# INSTRUCTIONS TO FOLLOW
A line qualifies if it holds the string "المنزلية". Copy every qualifying line from the records.

========================

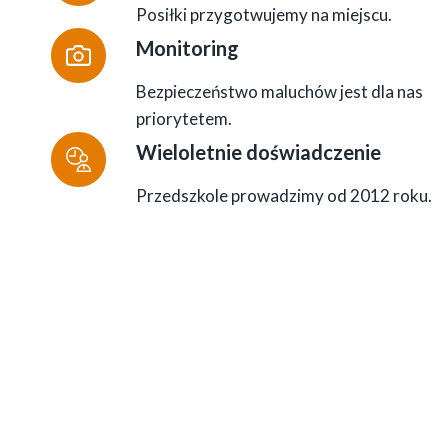
Posiłki przygotwujemy na miejscu.
Monitoring
Bezpieczeństwo maluchów jest dla nas
priorytetem.
Wieloletnie doświadczenie
Przedszkole prowadzimy od 2012 roku.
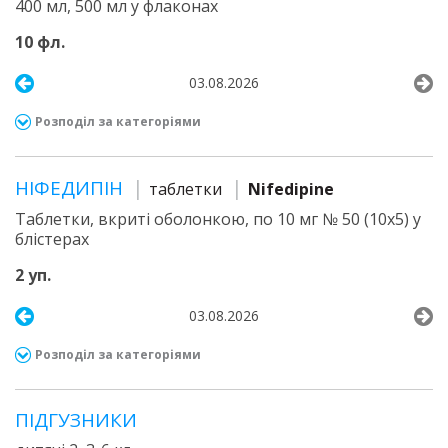
400 мл, 500 мл у флаконах
10 фл.
03.08.2026
Розподіл за категоріями
НІФЕДИПІН
таблетки
Nifedipine
Таблетки, вкриті оболонкою, по 10 мг № 50 (10х5) у
блістерах
2 уп.
03.08.2026
Розподіл за категоріями
ПІДГУЗНИКИ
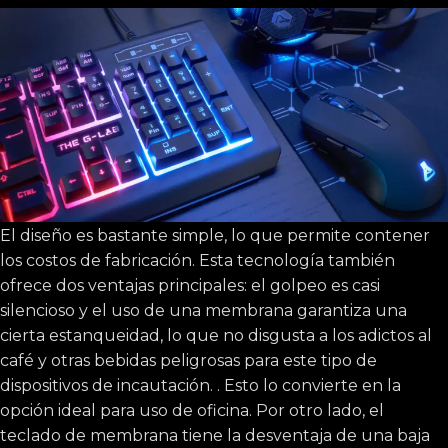
El diseño es bastante simple, lo que permite contener
los costos de fabricación. Esta tecnología también
ofrece dos ventajas principales: el golpeo es casi
silencioso y el uso de una membrana garantiza una
cierta estanqueidad, lo que no disgusta a los adictos al
café y otras bebidas peligrosas para este tipo de
dispositivos de incautación. . Esto lo convierte en la
opción ideal para uso de oficina. Por otro lado, el
teclado de membrana tiene la desventaja de una baja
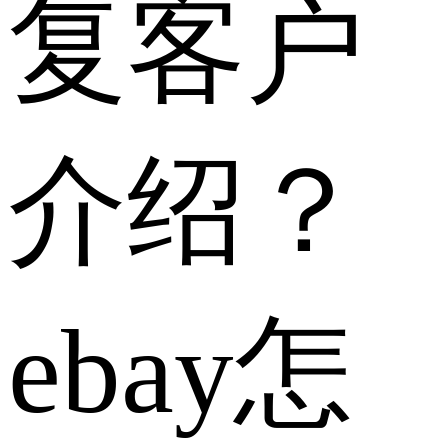
复客户
介绍？
ebay怎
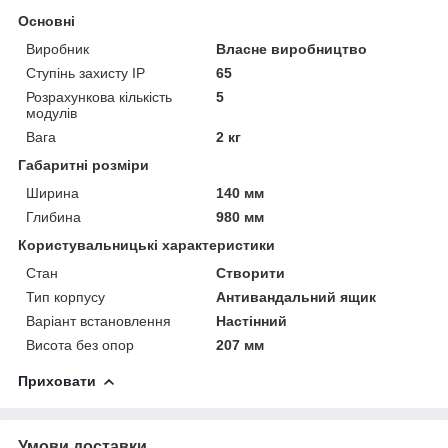
Основні
Виробник
Власне виробництво
Ступінь захисту IP
65
Розрахункова кількість
5
модулів
Вага
2 кг
Габаритні розміри
Ширина
140 мм
Глибина
980 мм
Користувальницькі характеристики
Стан
Створити
Тип корпусу
Антивандальний ящик
Варіант встановлення
Настінний
Висота без опор
207 мм
Приховати
Умови доставки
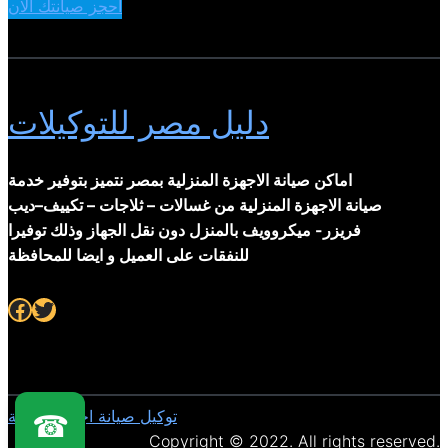
احجز صيانتك الان
دليل مصر للتوكيلات
اماكن صيانة الاجهزة المنزلية بمصر نتميز بتوفير خدمة
صيانة الاجهزة المنزلية من غسالات – ثلاجات – تكييف–ديب
فريزر- ميكروويف بالمنزل دون نقل الجهاز وذلك توفيرا
للنفقات على العميل و ايضا للمحافظة
Facebook
Twitter
توكيل صيانة اجهزة منزلية
☎
Copyright © 2022. All rights reserved.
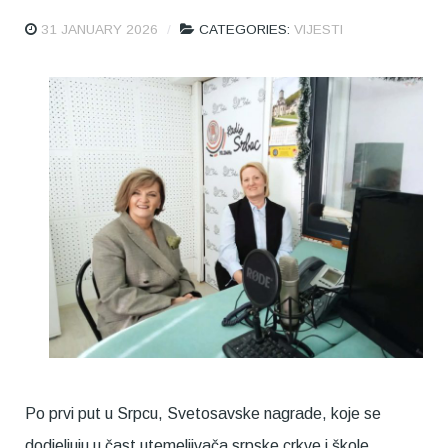
31 JANUARY 2026
CATEGORIES:
VIJESTI
Po prvi put u Srpcu, Svetosavske nagrade, koje se
dodjeljuju u čast utemeljivača srpske crkve i škole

========================

# RESULT OF THIS TASK
اماكن صيانة الاجهزة المنزلية بمصر نتميز بتوفير خدمة
صيانة الاجهزة المنزلية من غسالات – ثلاجات – تكييف–ديب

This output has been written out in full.